Właściciele Tesli ucieszą się czy zmartwią?

Nowe regulacje EKG (UNECE) definiują sposób przekazywania kontroli człowiekowi, zasady działań awaryjnych oraz ogólne warunki funkcjonowania systemów utrzymania pasa ruchu (AKLS). Wprowadzono pewne restrykcje: mechanizmy mogą być aktywne na drogach, po których nie mogą się poruszać piesi i rowerzyści, a jezdnie są fizycznie oddzielone.

Najdziwniejsza jest jednak szybkość maksymalna: systemy mogą działać do 60 km/h (źródło).
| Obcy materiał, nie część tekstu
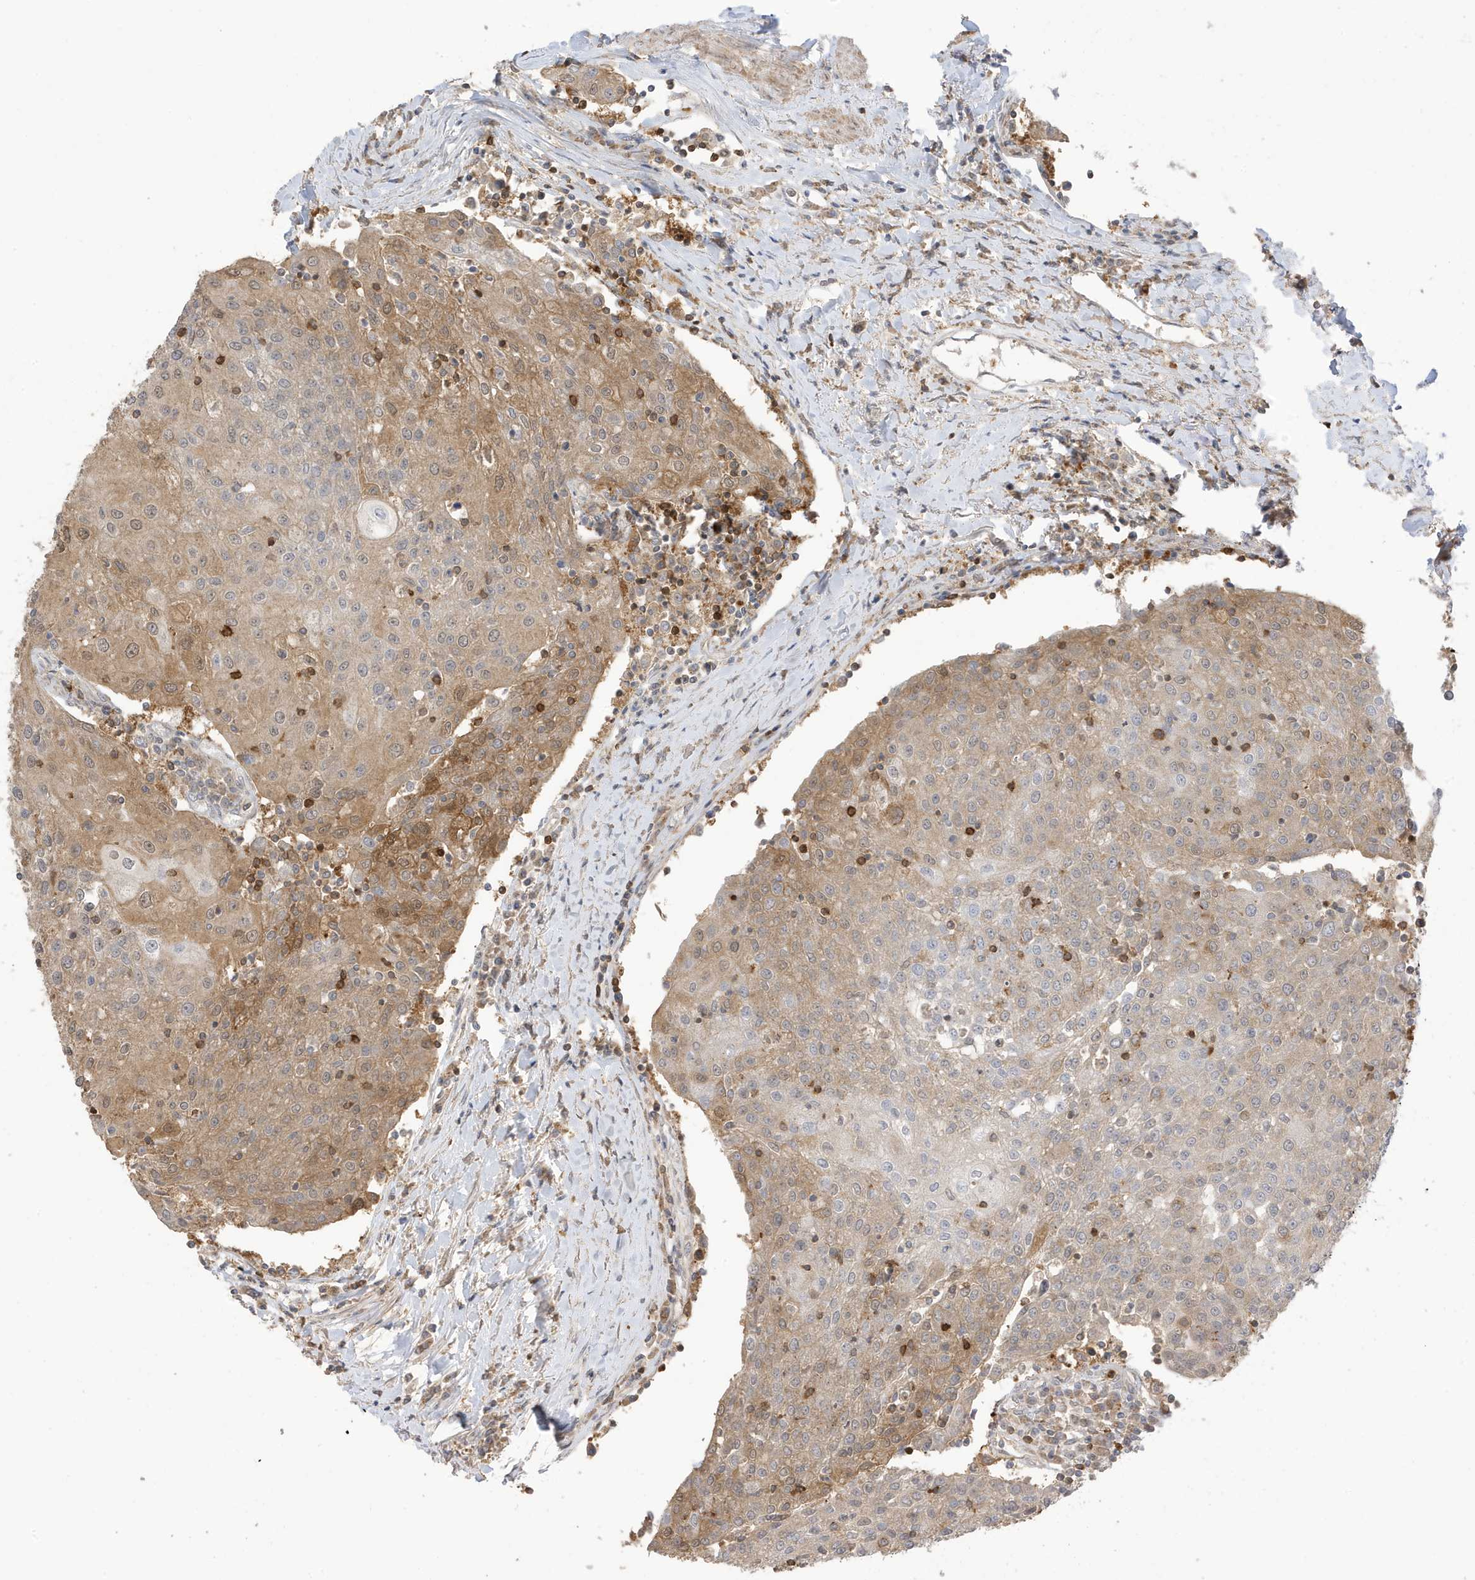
{"staining": {"intensity": "moderate", "quantity": "<25%", "location": "cytoplasmic/membranous"}, "tissue": "urothelial cancer", "cell_type": "Tumor cells", "image_type": "cancer", "snomed": [{"axis": "morphology", "description": "Urothelial carcinoma, High grade"}, {"axis": "topography", "description": "Urinary bladder"}], "caption": "Urothelial cancer stained for a protein reveals moderate cytoplasmic/membranous positivity in tumor cells.", "gene": "TAB3", "patient": {"sex": "female", "age": 85}}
Z punktu widzenia długofalowej strategii i bezpieczeństwa kierowców to zapewne rozsądne podejście. Oznacza ono jednak, że kierowca będzie mógł skorzystać z wsparcia elektroniki na ograniczonej części obszarów miejskich, a nie przydadzą mu się one tam, gdzie są najbardziej potrzebne – na autostradzie.

Może to więc oznaczać, że na Autopilota Tesli – i szereg innych systemów stosowanych u konkurencji – zostaną nałożone kolejne restrykcje. Pierwsze pojawiły się nieco ponad rok temu.

> Aktualizacja 2019.16.x Tesli zepsuła mi Autopilota [opinia]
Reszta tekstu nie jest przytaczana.